Restore from Snapshot

aws rds restore-db-cluster-from-snapshot \
  --db-cluster-identifier artos-production-restored \
  --snapshot-identifier artos-production-manual-2024-01-15 \
  --engine aurora-postgresql \
  --vpc-security-group-ids sg-xxxxx \
  --db-subnet-group-name artos-production-subnet-group

Parameter Changes

Applying parameter changes:
# Modify parameter group via Terraform
# Then reboot cluster for changes to take effect

# Reboot writer instance
aws rds reboot-db-instance --db-instance-identifier artos-production-1

# Reboot reader instances
aws rds reboot-db-instance --db-instance-identifier artos-production-2
Reboot Impact: Rebooting the writer instance causes a brief downtime (typically < 30 seconds). Aurora automatically promotes a reader to writer during reboot to minimize downtime.

Version Upgrades

Minor version upgrades are automatic during maintenance windows.
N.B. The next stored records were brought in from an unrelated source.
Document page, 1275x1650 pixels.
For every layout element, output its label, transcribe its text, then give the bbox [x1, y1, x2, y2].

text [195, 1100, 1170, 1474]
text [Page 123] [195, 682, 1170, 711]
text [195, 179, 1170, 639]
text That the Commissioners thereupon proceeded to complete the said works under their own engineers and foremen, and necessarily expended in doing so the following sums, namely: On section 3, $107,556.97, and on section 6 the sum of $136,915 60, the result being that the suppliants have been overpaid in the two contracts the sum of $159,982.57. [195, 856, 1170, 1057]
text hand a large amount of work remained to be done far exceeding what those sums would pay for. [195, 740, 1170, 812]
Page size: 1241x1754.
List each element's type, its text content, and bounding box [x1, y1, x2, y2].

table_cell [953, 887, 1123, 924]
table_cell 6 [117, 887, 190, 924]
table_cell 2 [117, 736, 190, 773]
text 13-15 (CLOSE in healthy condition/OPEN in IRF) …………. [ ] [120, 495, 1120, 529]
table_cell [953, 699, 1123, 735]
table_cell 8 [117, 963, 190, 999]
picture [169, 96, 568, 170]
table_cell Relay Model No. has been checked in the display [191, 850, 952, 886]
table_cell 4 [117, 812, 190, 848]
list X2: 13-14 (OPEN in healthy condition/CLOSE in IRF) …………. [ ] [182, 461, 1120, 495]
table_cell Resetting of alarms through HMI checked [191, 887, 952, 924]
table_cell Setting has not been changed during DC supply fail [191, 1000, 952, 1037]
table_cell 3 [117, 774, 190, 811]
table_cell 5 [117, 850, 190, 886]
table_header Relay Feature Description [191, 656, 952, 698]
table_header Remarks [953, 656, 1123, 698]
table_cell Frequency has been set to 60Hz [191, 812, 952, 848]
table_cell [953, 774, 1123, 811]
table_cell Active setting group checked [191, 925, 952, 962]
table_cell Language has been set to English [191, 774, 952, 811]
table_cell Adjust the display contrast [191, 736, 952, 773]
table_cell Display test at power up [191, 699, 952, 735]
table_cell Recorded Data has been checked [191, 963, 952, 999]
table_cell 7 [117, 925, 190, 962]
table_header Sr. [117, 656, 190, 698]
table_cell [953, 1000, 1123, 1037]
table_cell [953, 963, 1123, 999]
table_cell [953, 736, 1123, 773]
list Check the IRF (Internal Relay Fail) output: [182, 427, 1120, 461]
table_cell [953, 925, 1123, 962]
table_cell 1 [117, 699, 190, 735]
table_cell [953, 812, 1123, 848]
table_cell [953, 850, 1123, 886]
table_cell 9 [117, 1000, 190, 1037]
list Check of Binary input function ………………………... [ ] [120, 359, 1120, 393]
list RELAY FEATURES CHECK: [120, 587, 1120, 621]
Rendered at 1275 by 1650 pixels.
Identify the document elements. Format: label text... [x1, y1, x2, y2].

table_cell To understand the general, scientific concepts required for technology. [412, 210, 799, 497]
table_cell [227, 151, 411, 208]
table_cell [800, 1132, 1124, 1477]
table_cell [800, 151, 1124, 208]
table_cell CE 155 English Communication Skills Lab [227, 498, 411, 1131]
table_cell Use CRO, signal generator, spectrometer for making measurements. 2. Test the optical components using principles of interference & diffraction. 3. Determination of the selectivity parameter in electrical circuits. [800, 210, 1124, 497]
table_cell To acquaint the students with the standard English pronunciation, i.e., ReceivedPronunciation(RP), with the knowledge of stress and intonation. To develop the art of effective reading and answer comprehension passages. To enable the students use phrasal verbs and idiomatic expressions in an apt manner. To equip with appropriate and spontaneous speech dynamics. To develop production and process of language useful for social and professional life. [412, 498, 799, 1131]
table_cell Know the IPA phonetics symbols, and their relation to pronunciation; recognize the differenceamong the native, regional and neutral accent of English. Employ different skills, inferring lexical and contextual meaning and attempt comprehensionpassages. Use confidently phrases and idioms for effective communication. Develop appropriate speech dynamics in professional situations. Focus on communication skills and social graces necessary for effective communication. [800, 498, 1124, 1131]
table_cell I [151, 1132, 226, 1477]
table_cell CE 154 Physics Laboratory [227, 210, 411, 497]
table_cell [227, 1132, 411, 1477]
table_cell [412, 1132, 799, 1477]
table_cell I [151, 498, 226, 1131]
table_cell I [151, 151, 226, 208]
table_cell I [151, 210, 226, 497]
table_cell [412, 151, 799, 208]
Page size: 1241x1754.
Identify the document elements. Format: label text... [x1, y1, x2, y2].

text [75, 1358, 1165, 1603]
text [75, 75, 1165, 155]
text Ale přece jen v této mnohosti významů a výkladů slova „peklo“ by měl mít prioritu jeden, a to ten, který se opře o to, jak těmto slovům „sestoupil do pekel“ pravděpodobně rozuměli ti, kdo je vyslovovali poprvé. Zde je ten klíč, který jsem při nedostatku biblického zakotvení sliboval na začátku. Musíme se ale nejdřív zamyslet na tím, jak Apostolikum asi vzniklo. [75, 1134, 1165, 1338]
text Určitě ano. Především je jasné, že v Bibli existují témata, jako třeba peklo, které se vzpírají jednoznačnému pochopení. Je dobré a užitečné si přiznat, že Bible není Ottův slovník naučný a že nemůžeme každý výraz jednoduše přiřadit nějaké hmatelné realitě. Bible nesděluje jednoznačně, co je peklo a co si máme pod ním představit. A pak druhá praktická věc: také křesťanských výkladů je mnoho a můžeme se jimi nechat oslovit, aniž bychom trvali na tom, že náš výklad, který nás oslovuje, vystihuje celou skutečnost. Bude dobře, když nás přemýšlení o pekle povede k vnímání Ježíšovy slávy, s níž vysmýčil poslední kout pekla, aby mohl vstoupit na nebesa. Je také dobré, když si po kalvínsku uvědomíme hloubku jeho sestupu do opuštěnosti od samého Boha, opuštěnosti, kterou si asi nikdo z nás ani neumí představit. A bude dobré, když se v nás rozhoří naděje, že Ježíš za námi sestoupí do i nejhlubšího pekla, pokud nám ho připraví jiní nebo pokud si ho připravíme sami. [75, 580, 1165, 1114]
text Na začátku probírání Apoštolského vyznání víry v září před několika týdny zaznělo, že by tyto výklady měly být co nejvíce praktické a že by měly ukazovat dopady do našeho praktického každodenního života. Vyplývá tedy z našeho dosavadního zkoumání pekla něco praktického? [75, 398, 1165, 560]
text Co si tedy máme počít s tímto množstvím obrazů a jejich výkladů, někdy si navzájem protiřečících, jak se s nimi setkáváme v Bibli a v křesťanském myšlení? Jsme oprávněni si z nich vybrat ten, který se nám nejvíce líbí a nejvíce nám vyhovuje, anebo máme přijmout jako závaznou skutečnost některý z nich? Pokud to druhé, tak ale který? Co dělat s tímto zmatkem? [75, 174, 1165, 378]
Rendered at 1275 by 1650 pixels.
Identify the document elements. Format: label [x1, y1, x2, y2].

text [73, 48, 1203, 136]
For major version upgrades:
# Create snapshot before upgrade
aws rds create-db-cluster-snapshot \
  --db-cluster-identifier artos-production \
  --db-cluster-snapshot-identifier artos-production-before-upgrade

# Modify cluster to new version
aws rds modify-db-cluster \
  --db-cluster-identifier artos-production \
  --engine-version 16.1 \
  --apply-immediately

Monitoring and Troubleshooting

CloudWatch Metrics

Key metrics to monitor:
MetricDescriptionAlarm Threshold
CPUUtilizationCPU usage percentage> 80%
DatabaseConnectionsActive connections> 80% of max_connections
FreeableMemoryAvailable memory< 1 GB
ReadLatencyRead operation latency> 20ms
WriteLatencyWrite operation latency> 50ms
CommitLatencyTransaction commit time> 100ms

Common Issues

Too Many Connections

Symptoms: FATAL: sorry, too many clients already Solutions:
  1. Increase max_connections parameter
  2. Implement connection pooling (PgBouncer)
  3. Review application connection management
  4. Close idle connections

Connection Timeouts

Symptoms: Applications cannot connect to database Troubleshooting:
# Verify security group rules
aws ec2 describe-security-groups --group-ids <rds-sg-id>

# Check if cluster is available
aws rds describe-db-clusters --db-cluster-identifier artos-production \
  --query 'DBClusters[0].Status'

# Test connectivity from EKS pod
kubectl run -it --rm debug --image=postgres:15 --restart=Never -- \
  psql -h artos-production.cluster-xxxxx.us-east-1.rds.amazonaws.com \
       -U artos_admin -d artos

Security

Descriptions of security around the RDS instances.

1. Network Isolation

  • Deploy in private database subnets (no internet access)
  • Use security groups to restrict access to EKS nodes only
  • Enable VPC Flow Logs for connection audit trail

2. Encryption

At Rest:
  • Always use KMS encryption with customer-managed keys
  • Enables fine-grained access control via key policies
  • Meets compliance requirements (HIPAA, PCI-DSS)
In Transit:
  • Enforce SSL/TLS connections
  • Set rds.force_ssl = 1 parameter (optional)
  • Verify SSL in application connection strings

3. Credential Management

  • Never hardcode database passwords
  • Rotate passwords regularly (outside Terraform)
  • Use Secrets Manager for automatic rotation
  • Grant minimal IAM permissions for secret access

Module Maintenance: This module is compatible with Terraform 1.0+ and AWS Provider 5.x. Aurora PostgreSQL version 15.4 is the default. Review AWS Aurora release notes before upgrading to newer versions. Always test database upgrades in non-production environments first.